Will you extract the entries word for word? Images should not appear in the copy.
*** Task material ***
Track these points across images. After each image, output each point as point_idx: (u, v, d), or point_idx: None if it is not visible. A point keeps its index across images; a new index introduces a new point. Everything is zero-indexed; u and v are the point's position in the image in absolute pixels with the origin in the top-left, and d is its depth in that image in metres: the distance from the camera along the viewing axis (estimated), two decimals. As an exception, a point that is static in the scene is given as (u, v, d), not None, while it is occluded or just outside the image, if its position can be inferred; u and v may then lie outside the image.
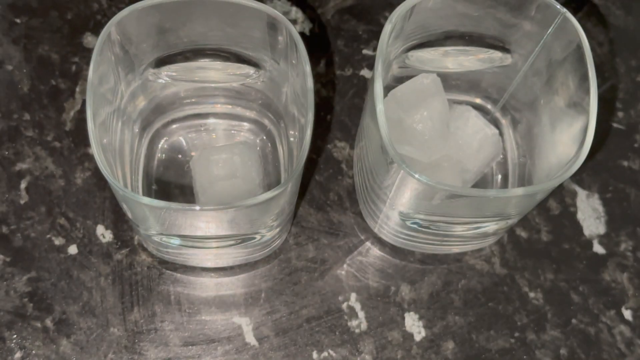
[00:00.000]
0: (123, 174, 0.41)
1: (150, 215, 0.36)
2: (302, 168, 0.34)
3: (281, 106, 0.42)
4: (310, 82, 0.35)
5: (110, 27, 0.36)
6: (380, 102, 0.35)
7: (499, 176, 0.45)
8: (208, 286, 0.44)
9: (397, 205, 0.39)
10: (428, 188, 0.35)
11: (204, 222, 0.37)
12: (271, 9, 0.36)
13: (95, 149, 0.34)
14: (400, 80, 0.43)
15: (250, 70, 0.41)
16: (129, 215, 0.38)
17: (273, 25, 0.36)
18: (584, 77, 0.35)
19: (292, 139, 0.41)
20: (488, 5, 0.37)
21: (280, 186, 0.34)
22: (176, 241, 0.40)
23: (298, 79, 0.37)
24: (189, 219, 0.36)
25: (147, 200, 0.33)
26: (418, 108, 0.42)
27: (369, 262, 0.45)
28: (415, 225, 0.41)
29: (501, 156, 0.45)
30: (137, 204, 0.34)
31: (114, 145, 0.39)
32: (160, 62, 0.40)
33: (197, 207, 0.33)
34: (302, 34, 0.49)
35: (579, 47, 0.35)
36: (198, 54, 0.40)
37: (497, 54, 0.41)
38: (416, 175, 0.34)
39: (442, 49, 0.41)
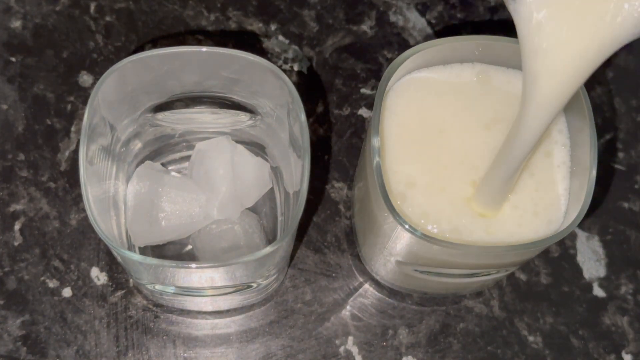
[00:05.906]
0: (117, 218, 0.40)
1: (144, 269, 0.35)
2: (297, 225, 0.34)
3: (277, 151, 0.42)
4: (306, 137, 0.35)
5: (108, 77, 0.35)
6: (377, 156, 0.34)
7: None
8: (203, 328, 0.44)
9: (394, 254, 0.39)
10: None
11: (200, 276, 0.36)
12: (266, 61, 0.35)
13: (87, 207, 0.33)
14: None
15: (246, 116, 0.40)
16: (123, 266, 0.38)
17: (269, 75, 0.36)
18: (585, 133, 0.35)
19: (287, 182, 0.41)
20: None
21: (276, 242, 0.33)
22: (171, 289, 0.39)
23: (294, 126, 0.37)
24: (184, 274, 0.36)
25: (139, 257, 0.33)
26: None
27: (366, 304, 0.45)
28: (414, 273, 0.40)
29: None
30: (130, 260, 0.34)
31: (108, 188, 0.39)
32: (157, 108, 0.40)
33: (194, 265, 0.33)
34: (299, 73, 0.49)
35: (580, 103, 0.35)
36: (194, 100, 0.40)
37: None
38: (416, 232, 0.33)
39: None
*** End of Task material ***
## Result of this exercise:
Track these points across images. After each image, output each point as point_idx: (u, v, d), or point_idx: None if it is not visible. A point keeps its index across images; a new index introduces a new point. Everything is zero-indexed; u and v are the point's position in the image in absolute pixels with the origin in the top-left, and d is its depth in that image in metres: the distance from the camera along the viewing axis (estimated), two decimals. As an exception, a point that is static in the scene is given as (u, v, d), not None, while it is occluded or just outside the image, if its position can be inferred; u and v may then lie outside the image.
[00:00.000]
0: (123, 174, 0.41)
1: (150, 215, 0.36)
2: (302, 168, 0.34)
3: (281, 106, 0.42)
4: (310, 82, 0.35)
5: (110, 27, 0.36)
6: (380, 102, 0.35)
7: (499, 176, 0.45)
8: (208, 286, 0.44)
9: (397, 205, 0.39)
10: (428, 188, 0.35)
11: (204, 222, 0.37)
12: (271, 9, 0.36)
13: (95, 149, 0.34)
14: (400, 80, 0.43)
15: (250, 70, 0.41)
16: (129, 215, 0.38)
17: (273, 25, 0.36)
18: (584, 77, 0.35)
19: (292, 139, 0.41)
20: (488, 5, 0.37)
21: (280, 186, 0.34)
22: (176, 241, 0.40)
23: (298, 79, 0.37)
24: (189, 219, 0.36)
25: (147, 200, 0.33)
26: (418, 108, 0.42)
27: (369, 262, 0.45)
28: (415, 225, 0.41)
29: (501, 156, 0.45)
30: (137, 204, 0.34)
31: (114, 145, 0.39)
32: (160, 62, 0.40)
33: (197, 207, 0.33)
34: (302, 34, 0.49)
35: (579, 47, 0.35)
36: (198, 54, 0.40)
37: (497, 54, 0.41)
38: (416, 175, 0.34)
39: (442, 49, 0.41)
[00:05.906]
0: (117, 218, 0.40)
1: (144, 269, 0.35)
2: (297, 225, 0.34)
3: (277, 151, 0.42)
4: (306, 137, 0.35)
5: (108, 77, 0.35)
6: (377, 156, 0.34)
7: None
8: (203, 328, 0.44)
9: (394, 254, 0.39)
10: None
11: (200, 276, 0.36)
12: (266, 61, 0.35)
13: (87, 207, 0.33)
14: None
15: (246, 116, 0.40)
16: (123, 266, 0.38)
17: (269, 75, 0.36)
18: (585, 133, 0.35)
19: (287, 182, 0.41)
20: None
21: (276, 242, 0.33)
22: (171, 289, 0.39)
23: (294, 126, 0.37)
24: (184, 274, 0.36)
25: (139, 257, 0.33)
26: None
27: (366, 304, 0.45)
28: (414, 273, 0.40)
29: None
30: (130, 260, 0.34)
31: (108, 188, 0.39)
32: (157, 108, 0.40)
33: (194, 265, 0.33)
34: (299, 73, 0.49)
35: (580, 103, 0.35)
36: (194, 100, 0.40)
37: None
38: (416, 232, 0.33)
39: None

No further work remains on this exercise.